List of tasks
1 > In the article on EMC's software-defined data center, where was the solution jointly designed and developed?
2 > Write the next part of the article on EMC's software-defined data center, picking up after its final sentence.

On October 9, 2014, EMC announced the release of the first fully software-defined data center, using products from the EMC Federated group of companies, these being:
This solution, the first of five planned solutions, utilises the following technologies from the four companies:
- Management and Orchestration: vCAC, vCOPs, ITBM, EMC Storage Resource Manager
- Hypervisor: VMware vSphere®
- Networking: VMware NSX®
- Storage: Designed for EMC2 ViPR®, EMC2 Storage Resource Manager, and EMC2
- Storage Data Protection: EMC2 Avamar®, Data Domain®, RecoverPoint®, VPLEX®
- Hybrid Cloud Deployment: VMware vCloud® Air(TM) connectivity and workload migration
- Choice of Hardware: Built on converged infrastructure; can be deployed on a variety of hardware, including VCE Vblock Systems®* and VSPEX®
- PaaS: Delivering Platform as a Service with Pivotal CF
- Documented Reference Architectures.
This SDDC, jointly designed and developed by a core team from all the constituent members of the group at EMC2’s Federation Lab in Palo Alto, is a fully functioning solution that has been validated, providing a fully orchestrated workflow stack to accelerate deployment. This offering comes with a fully defined reference architecture.
According to the press release, it has been designed to enable critical infrastructure and applications to meet performance and availability expectations—an interesting concept, as we do not know the hardware on which it will be run or the environments in which it will be utilized.
Interestingly, a collaborative support model for service and support has been established. A customer will initiate a support call with any of the Federation members, and that Federation support team will assume primary responsibility for issue resolution and customer satisfaction, including managing any escalation or coordination that may be required between Federation members. This is useful—a single throat to choke is a valuable support offering—but how it will work in practice is another matter entirely. That said, there does genuinely seem to be good communication flow between the companies. At a software level, I do not think there will be issues. However, the hardware may be a different matter, as the group does not include any server or physical networking provider. Perhaps EMC2 should revisit the HP merger (wink).

Exercise data
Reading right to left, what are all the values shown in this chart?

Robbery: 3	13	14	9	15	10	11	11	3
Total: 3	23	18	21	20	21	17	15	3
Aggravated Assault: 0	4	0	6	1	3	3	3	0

Responses to the exercise
1 > At EMC2's Federation Lab in Palo Alto.

2 >
To me, a couple of things stand out here. One is that it shows the level of back-room conversation in which these companies have engaged. People should not be surprised when big daddy releases this sort of product. EMC2 is a shrewd investor staffed by canny business people: it bought VMware to make money, just as with RSA. In the words of Victor Kiam, “I liked it so much I bought the company.” The same can be said for the creation of Pivotal and VCE. Obviously, the fact that a company is there to make money goes without saying, but EMC2 is a storage company. You could argue that it bought VMware to drive its storage business, and that argument could have traction. However, EMC2 also left it free to trade, sometimes to the detriment of the mother ship (VSAN, FlexPods, etc.)
The second thing that stands out is that this product has been designed with VCE in mind. Yes, and also VSPEX. But considering that VCE has openly jumped on the ACI bandwagon, could this be a step too far for Cisco in that already fractured partnership? I think it might be, judging by the drums being banged about the rumours of Cisco exiting. Yes, Cisco is refuting the rumours, but the adage “no smoke without fire” could be apt here. I just feel that VCE in its current form has run its course. EMC2 would do better with VCE fully under the shelter of the Federation, perhaps by removing UCS in favour of an HP BladeSystem solution. HP can also bring a fully functional network stack to the party, too.
What do I think personally? Well, if it works—and it should, these folks are not stupid—it would be a vast leap forward in SDDC: a fully functional SDDC in a box that is deliverable as an SKU. It will take a lot of guesswork out of delivery but give customers flexibility in their hardware layer.
All that said, this is still vapourware. It is all right announcing a product, but where are the hardware partners to provide the compute and network layers? When VMware announced EVO:RAIL, it had a gamut of vendors on hand and, further, announced HP and HDS at VMworld Europe in October. On paper, all it seems to be is an ‘X’aaS extension of the EVO:RAIL project, taking that foundation and overlaying Pivotal. And this could be the case.
One of the common complaints surrounding the Vblock and FlexPod model is that it is restrictive in hardware choice: you will have UCS and Cisco switches, and you will have either a VMAX or a NetApp 6200. Customers have investments in technology. Some are HP—or should I now say Hewlett Packard—shops, some Dell. Some like 3PAR storage; others use Nexenta or perhaps Pure or Tegile. Others employ converged hardware like Nutanix or SimpliVity. There is a great saying from where I live in the north of England: “there’s nowt as queer as folk.” But people like choice; it gives them a feeling of investment. If this works as it says it does, then it is a very nice halfway house: not quite as restricting as VCE but not as difficult a design process as roll your own. But, as I have already asked, where are the vendors?